The huge quantity of information, talks, posts, and papers available on the web cannot be ignored by companies. Being aware in near-real time of hot topics and opinions about a product or a topic is strategic for taking better decisions. Unfortunately, most of this information is totally or partially unstructured, thus it is difficult to exploit it with traditional database technology. Similarly, a relevant portion of the information stored in the information systems of the enterprises is unstructured (e.g., emails, documental repositories, CRM conversations) and currently underexploited.
Companies are asking for tools that can handle a large quantity of unstructured data (the so called Big Data) to identify, extract, and synthesize relevant information through a semantic analyis of the text. Semantic research engines are not sufficient since they simply retrieve information related to a set of keywords. A complex suite of tools is necessary instead to carry out an in-depth analysis of the text, to allow an efficient storing of data, and to enable powerful and real-time analyses. The information extracted from the texts can have a statistic nature (e.g., the words more used in a given domain, the words used to qualify a given topic, etc.) or a semantic one (e.g., the opinion related to a given topic). Practitioners often refer to this family of tools as Opinion Mining software, Sentiment Analysis Software, or Brand Reputation Software. Actually, the set of functionalities made available are large and heterogeneous, and they are obtained by applying several different techniques in the area of Text Analytics ranging from Text Mining, to Natural Language Processing, to Information Retrieval.
Although the competitive advantage deriving from the use of such techniques is apparent in all the decision making processes, commercial tools are not mature enough and many research issues remain open:
- The real effectiveness of opinion mining tools has not been independently benchmarked and it strictly depend on the data sources (e.g., social networks, blogs, on-line newspapers) and on the language.
- The web coverage of different web monitoring services is also not clear.
- The costs and the resources needed to carry out a Brand Reputation project can be reduced by the adoption of a correct methodology for tuning and domain verticalization.
- Most of the commercial solutions are "closed" applications and most of the services are one-shot projects rather than stable monitoring systems.
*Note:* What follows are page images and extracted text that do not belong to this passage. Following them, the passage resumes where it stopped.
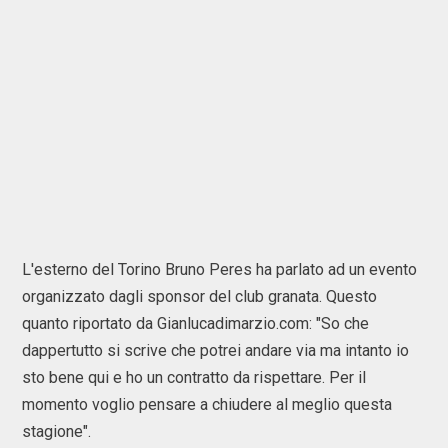
L'esterno del Torino Bruno Peres ha parlato ad un evento
organizzato dagli sponsor del club granata. Questo
quanto riportato da Gianlucadimarzio.com: "So che
dappertutto si scrive che potrei andare via ma intanto io
sto bene qui e ho un contratto da rispettare. Per il
momento voglio pensare a chiudere al meglio questa
stagione".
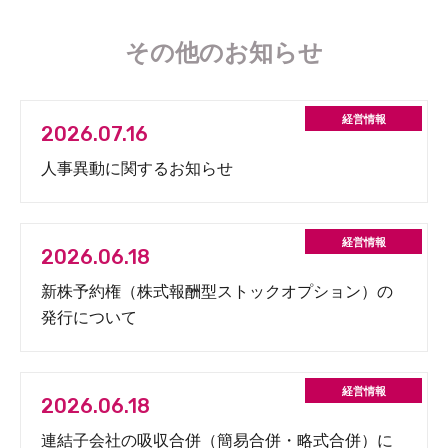
その他のお知らせ
2026.07.16
人事異動に関するお知らせ
2026.06.18
新株予約権（株式報酬型ストックオプション）の
発行について
2026.06.18
連結子会社の吸収合併（簡易合併・略式合併）に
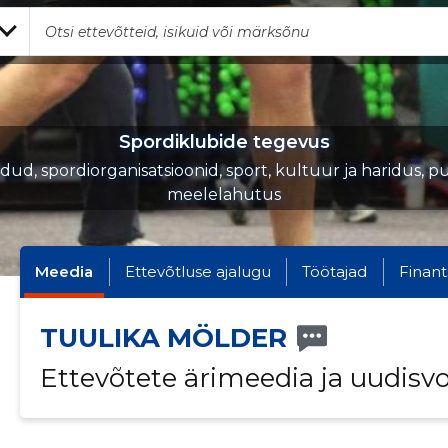
Spordiklubide tegevus
iidud, spordiorganisatsioonid, sport, kultuur ja haridus, p
meelelahutus
Meedia
Ettevõtluse ajalugu
Töötajad
Finant
TUULIKA MÖLDER
Ettevõtete ärimeedia ja uudisv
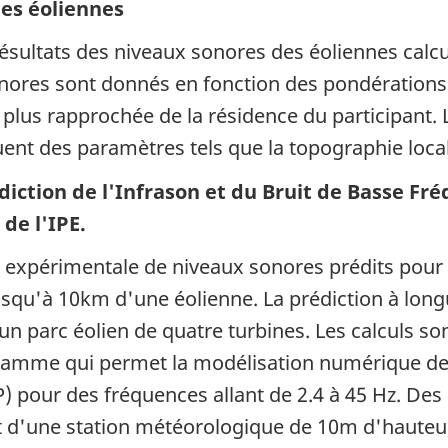
des éoliennes
 résultats des niveaux sonores des éoliennes cal
onores sont donnés en fonction des pondérations 
la plus rapprochée de la résidence du participant. 
ent des paramètres tels que la topographie locale
diction de l'Infrason et du Bruit de Basse Fré
 de l'IPE.
on expérimentale de niveaux sonores prédits pour
jusqu'à 10km d'une éolienne. La prédiction à lon
n parc éolien de quatre turbines. Les calculs son
gramme qui permet la modélisation numérique de
) pour des fréquences allant de 2.4 à 45 Hz. Des 
 d'une station météorologique de 10m d'hauteur,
Many companies would prefer a solution that could be integrated in the enteprise information systems and that could be considered as yet another data flow to be included in the Business Intelligence platform and to be queried with the traditional tools that are well-known to the users.
Based on our BI and database background we are coping with all of the previous issues. In particular, we have prototyped a Social Business Intelligence platform that enables more powerful and flexible analyses with respect to those made currently available by commercial tools. The prototype has been in used a FIRB Project funded by MIUR, "WebPolEU: Comparing Social Media and Political Participation across EU", aimed at studying the connection between politics and social media. SBI is used in the project as an enabling technology for analyzing the UGC generated in Germany, Italy, and UK during a timespan ranging from March, 2014 to May, 2014 (the 2014 European Parliament Election was held on May 22-25, 2014).